Run Integration Tests locally
This example runs basic tests using the local filesystem for blob storage and storage service. There's no search or entilements service, everything runs locally.
First, create the temp storage folders and run the service.
mkdir -p tmpstorage tmpblob
python main.py -e USE_INTERNAL_STORAGE_SERVICE_WITH_PATH $(pwd)/tmpstorage -e USE_LOCALFS_BLOB_STORAGE_WITH_PATH $(pwd)/tmpblob -e CLOUD_PROVIDER local
In another terminal, generate a minimum configuration file and run the integration tests.
cd tests/integration
python gen_postman_env.py --token $(pyjwt --key=secret encode email=nobody@example.com) --base_url "http://127.0.0.1:8080/api/os-wellbore-ddms" --cloud_provider "local" --data_partition "dummy"
pytest ./functional --environment="./generated/postman_environment.json" --filter-tag=basic
For more information see the integration tests README
Manage package dependencies
Anytime, you may want to ensure your virtual environment is in sync with your requirements specification. For this you can use:
pip-sync
If you want to work with other requirements file, you can specify them
pip-sync requirements.txt requirements_dev.txt
Note: On a Windows workstation, platform-specific modules such as pywin32
are also needed.
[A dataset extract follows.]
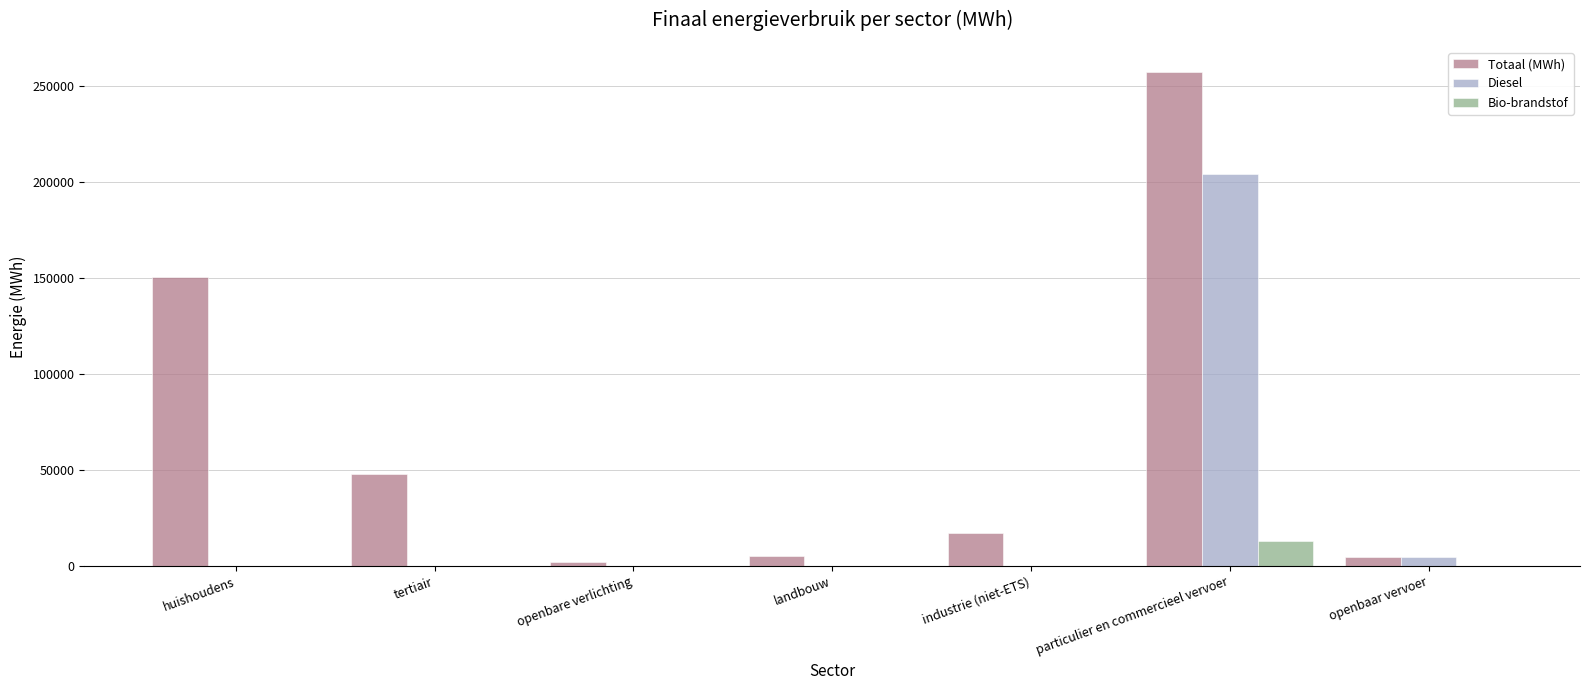

Read the Totaal (MWh) value at openbaar vervoer.

4887.3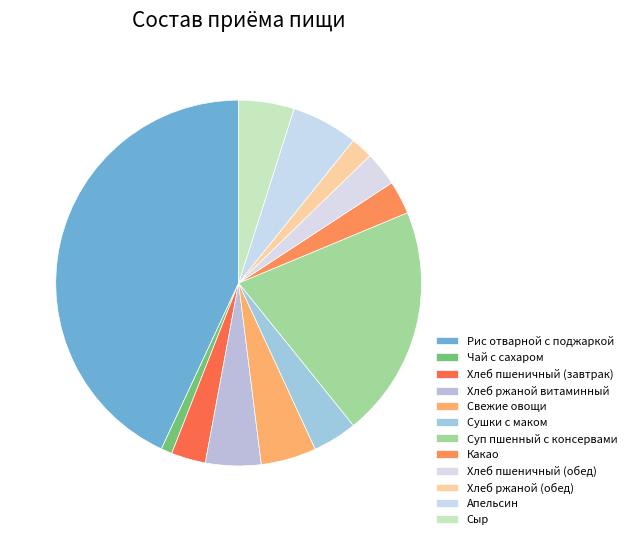

To the nearest percent, what is the combined percentage of Хлеб пшеничный (обед) and Хлеб пшеничный (завтрак)?

6%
In this case don't use pip-sync
but pip install
instead.
pip install -r requirements.txt -r requirements_dev.txt
If you want to update requirements.txt
to retrieve the most recent version, respecting bounds set in requirements.in
, you can use:
pip-compile
If you want to update the version of only one dependency, for instance fastapi:
pip-compile --upgrade-package fastapi
Note: On a Windows workstation, don't commit the pywin32
back to the requirements.txt
file, that will cause CICD to fail.
For more information: https://github.com/jazzband/pip-tools/
Debugging:
Port Forward from Kubernetes
- List the pods:
kubectl get pods
- Port forward:
kubectl port-forward pods/POD_NAME LOCAL_PORT:8080
- Access it on
http://127.0.0.1:<LOCAL_PORT>/api/os-wellbore-ddms/docs
Tracing
OpenCensus libraries are used to record incoming requests metrics (execution time, result code, etc...). At the moment, 100% of the requests are saved.